Fox Attorney Argued for ACLU in NJ Appeal to Secure Public Disclosure of Police Body Cam Footage

January 24, 2020 – Press Releases

Arguments made by Fox Rothschild Partner Jacob S. Perskie were adopted by the New Jersey Superior Court Appellate Division in a case that sets an important precedent for transparency and accountability in the handling of footage from a police officer’s body-worn camera in the wake of a shooting.

Perskie, representing the American Civil Liberties Union of New Jersey, filed a friend-of-the-court brief in Richard Rivera, LLC v. Township of Bloomfield that said a lower court erred in ruling that footage of an officer-involved shooting was protected by an exception to the Open Public Records Act.

The Essex County Prosecutors Office refused to release the footage of the Aug. 18, 2017 shooting when a knife-wielding male was killed by officers responding to a 911 call. A judge later agreed and ruled that the footage was a “criminal investigatory record” and therefore exempt from disclosure due to the interest of “maintaining confidentiality” in a law enforcement investigation.

But Perskie argued that publicly releasing such footage is essential to good policing.

“When it comes to police-involved shootings, there is a straight line from access to information to transparency to accountability,” Perskie wrote in his brief. “This benefits all parties, both by promoting confidence in the good works of the law enforcement community, and in providing a check against efforts to shield improper conduct from public view.”

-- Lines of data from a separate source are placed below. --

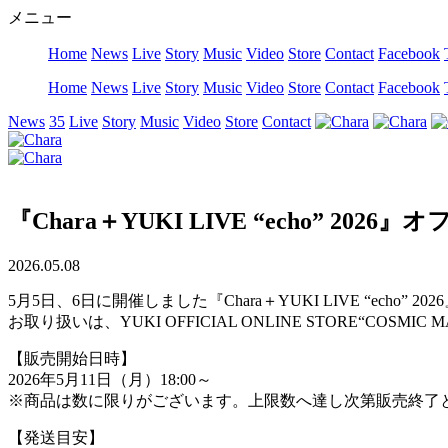
メニュー
Home
News
Live
Story
Music
Video
Store
Contact
Facebook
Home
News
Live
Story
Music
Video
Store
Contact
Facebook
News
35
Live
Story
Music
Video
Store
Contact
『Chara＋YUKI LIVE “echo” 
2026.05.08
5月5日、6日に開催しました『Chara＋YUKI LIVE “e
お取り扱いは、YUKI OFFICIAL ONLINE STORE“CO
【販売開始日時】
2026年5月11日（月）18:00～
※商品は数に限りがございます。上限数へ達し次第販売終了
【発送目安】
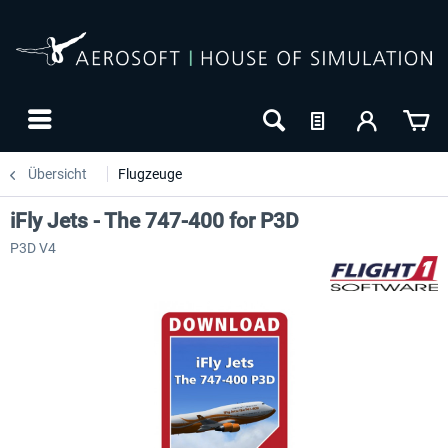
Übersicht
Flugzeuge
iFly Jets - The 747-400 for P3D
P3D V4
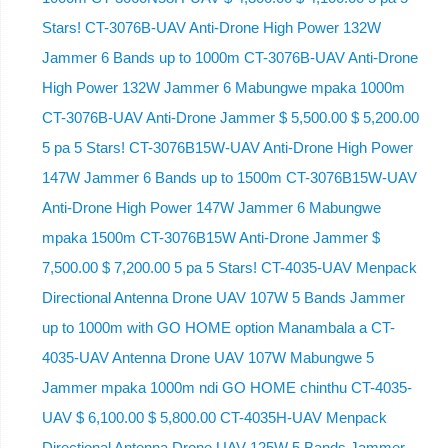
Stars! CT-3076B-UAV Anti-Drone High Power 132W
Jammer 6 Bands up to 1000m CT-3076B-UAV Anti-Drone
High Power 132W Jammer 6 Mabungwe mpaka 1000m
CT-3076B-UAV Anti-Drone Jammer $ 5,500.00 $ 5,200.00
5 pa 5 Stars! CT-3076B15W-UAV Anti-Drone High Power
147W Jammer 6 Bands up to 1500m CT-3076B15W-UAV
Anti-Drone High Power 147W Jammer 6 Mabungwe
mpaka 1500m CT-3076B15W Anti-Drone Jammer $
7,500.00 $ 7,200.00 5 pa 5 Stars! CT-4035-UAV Menpack
Directional Antenna Drone UAV 107W 5 Bands Jammer
up to 1000m with GO HOME option Manambala a CT-
4035-UAV Antenna Drone UAV 107W Mabungwe 5
Jammer mpaka 1000m ndi GO HOME chinthu CT-4035-
UAV $ 6,100.00 $ 5,800.00 CT-4035H-UAV Menpack
Directional Antenna Drone UAV 125W 5 Bands Jammer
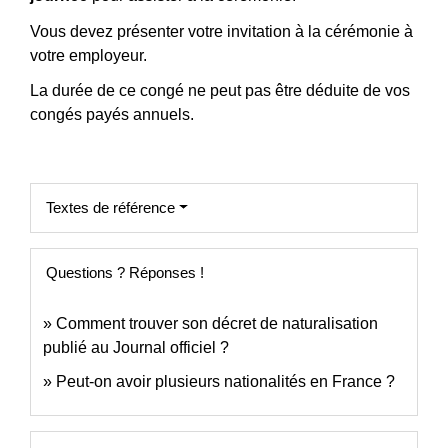
Vous devez présenter votre invitation à la cérémonie à
votre employeur.
La durée de ce congé ne peut pas être déduite de vos
congés payés annuels.
Textes de référence
Questions ? Réponses !
Comment trouver son décret de naturalisation
publié au Journal officiel ?
Peut-on avoir plusieurs nationalités en France ?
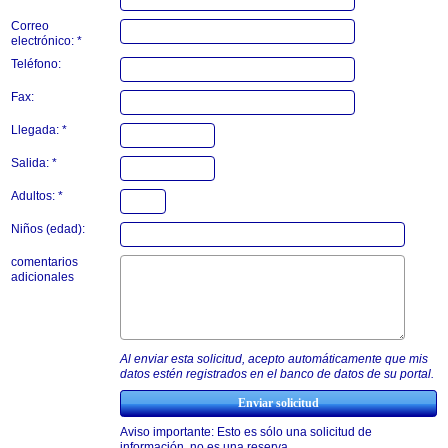
Correo
electrónico: *
Teléfono:
Fax:
Llegada: *
Salida: *
Adultos: *
Niños (edad):
comentarios
adicionales
Al enviar esta solicitud, acepto automáticamente que mis
datos estén registrados en el banco de datos de su portal.
Aviso importante: Esto es sólo una solicitud de
información, no es una reserva.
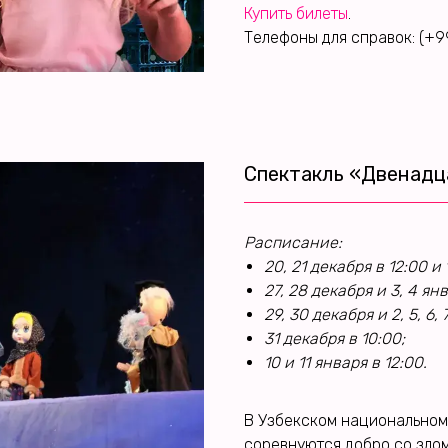
Купить билеты
.
Телефоны для справок: (+99
Спектакль «Двенадц
Расписание:
20, 21 декабря в 12:00 и 
27, 28 декабря и 3, 4 янв
29, 30 декабря и 2, 5, 6, 
31 декабря в 10:00;
10 и 11 января в 12:00.
В Узбекском национальном 
соревнуются добро со злом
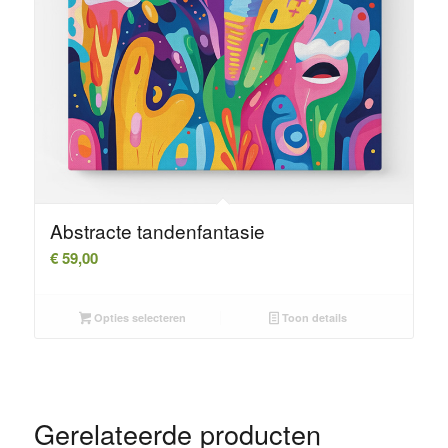
Abstracte tandenfantasie
€
59,00
Opties selecteren
Toon details
Gerelateerde producten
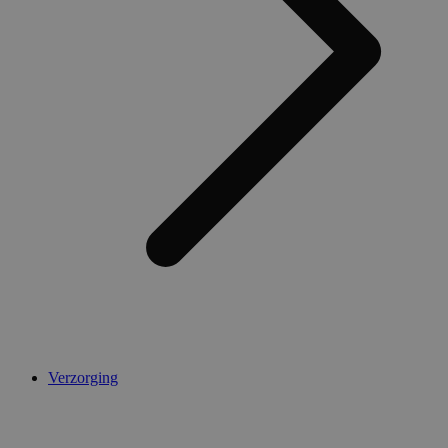
Verzorging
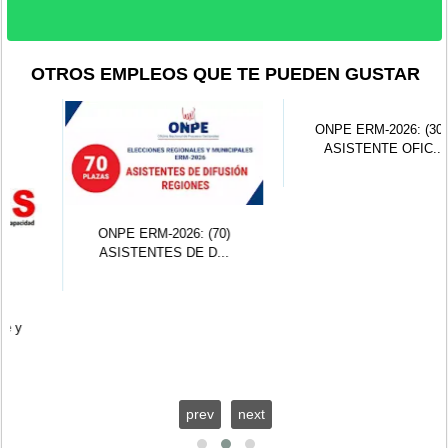
OTROS EMPLEOS QUE TE PUEDEN GUSTAR
ONPE ERM-2026: (70)
ASISTENTES DE D...
ONPE ERM-2026: (306)
ASISTENTE OFIC...
prev
next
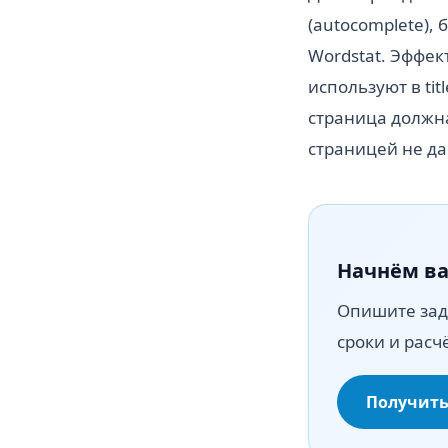
(autocomplete),
Wordstat. Эффек
используют в ti
страница должна
страницей не да
Начнём ва
Опишите зад
сроки и расч
Получить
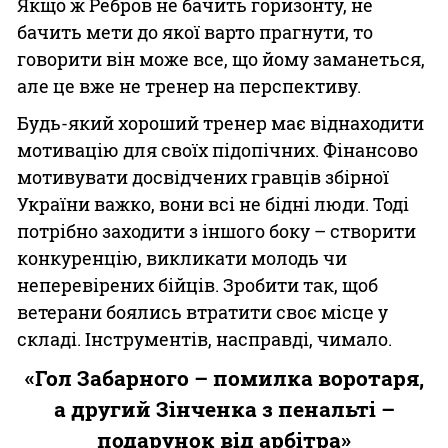
Якщо ж Ребров не бачить горизонту, не
бачить мети до якої варто прагнути, то
говорити він може все, що йому заманеться,
але це вже не тренер на перспективу.
Будь-який хороший тренер має віднаходити
мотивацію для своїх підопічних. Фінансово
мотивувати досвідчених гравців збірної
України важко, вони всі не бідні люди. Тоді
потрібно заходити з іншого боку – створити
конкуренцію, викликати молодь чи
неперевірених бійців. Зробити так, щоб
ветерани боялись втратити своє місце у
складі. Інструментів, насправді, чимало.
«Гол Забарного – помилка воротаря,
а другий Зінченка з пенальті –
подарунок від арбітра»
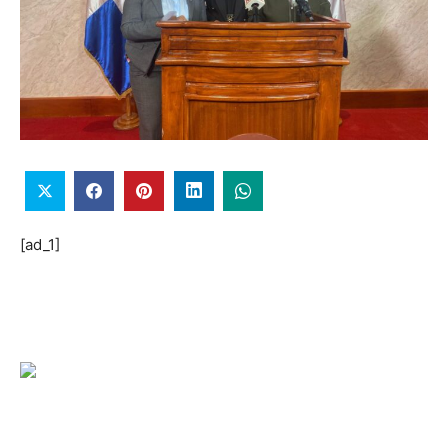
[ad_1]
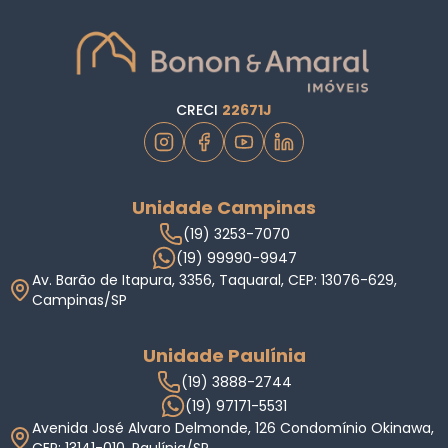
CRECI
22671J
Unidade Campinas
(19) 3253-7070
(19) 99990-9947
Av. Barão de Itapura, 3356, Taquaral, CEP: 13076-629,
Campinas/SP
Unidade Paulínia
(19) 3888-2744
(19) 97171-5531
Avenida José Alvaro Delmonde, 126 Condomínio Okinawa,
CEP: 13141-010, Paulínia/SP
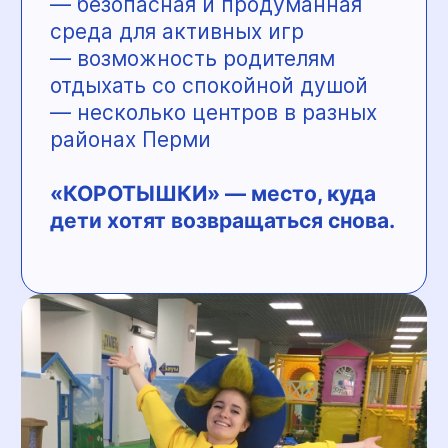
— масштабные декорации
и эффект «маленького человека»
— интересно детям и взрослым
— формат для семейного отдыха
и праздников
Акция для групп:
— скидка 10% при посещении
от 10 человек
— 2 сопровождающих
бесплатно
Подробнее — по телефону
+7
(912) 98
7 94-92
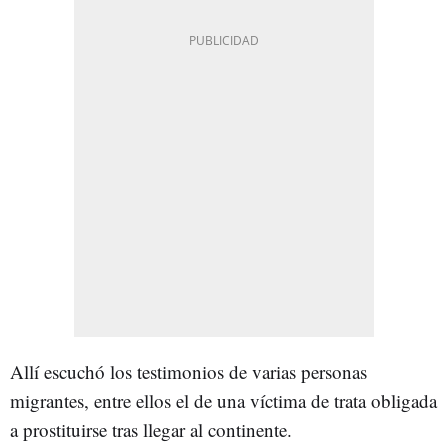
Allí escuchó los testimonios de varias personas
migrantes, entre ellos el de una víctima de trata obligada
a prostituirse tras llegar al continente.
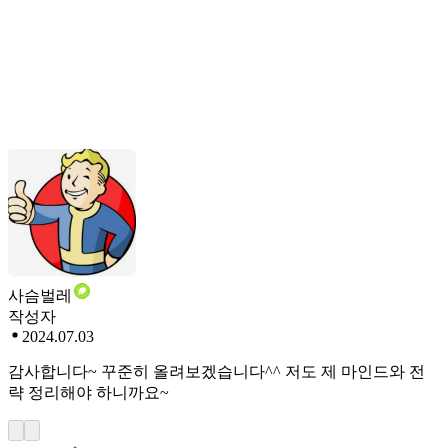
사슴벌레
작성자
2024.07.03
감사합니다~ 꾸준히 올려보겠습니다^^ 저도 제 마인드와 전
략 정리해야 하니까요~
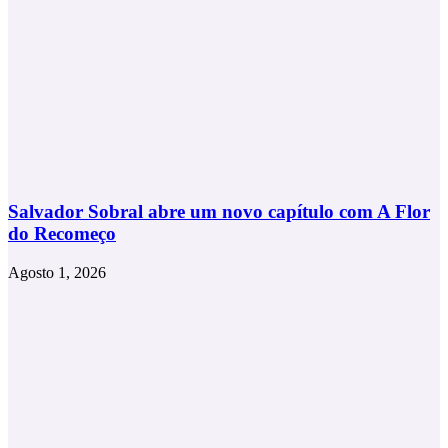
Salvador Sobral abre um novo capítulo com A Flor
do Recomeço
Agosto 1, 2026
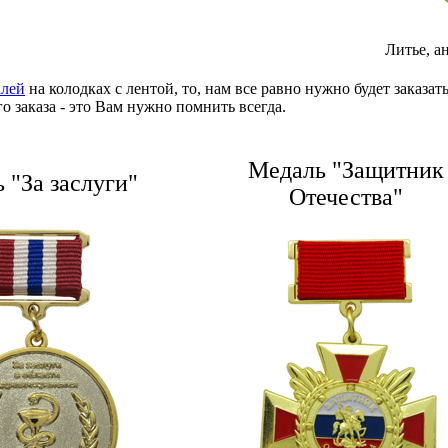
Литье, а
алей
на колодках с лентой, то, нам все равно нужно будет заказ
 заказа - это Вам нужно помнить всегда.
Медаль "Защитник
 "За заслуги"
Отечества"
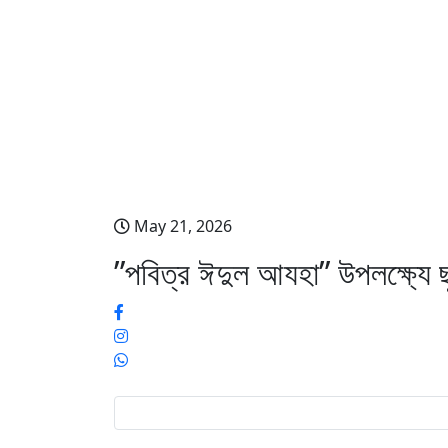
”পবিত্র ঈদুল আযহা” উপলক
May 21, 2026
”পবিত্র ঈদুল আযহা” উপলক্ষ্যে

In his oral argument, Perskie said New Jersey law was already on his side.

A “criminal investigatory record” is one neither required by law to be made or maintained. But, here, a directive from the New Jersey Attorney General explicitly requires body-worn camera recordings to be made whenever deadly force is used, Perskie said, and the New Jersey Supreme Court has recognized such directives as carrying the force of law. As a result, Perskie argued, the body-worn camera footage cannot be a “criminal investigatory record” and the footage must be released.

The Appellate Division agreed, finding that the Essex County Prosecutors Office had failed to show that its interest in confidentiality outweighed the public’s interest in disclosure.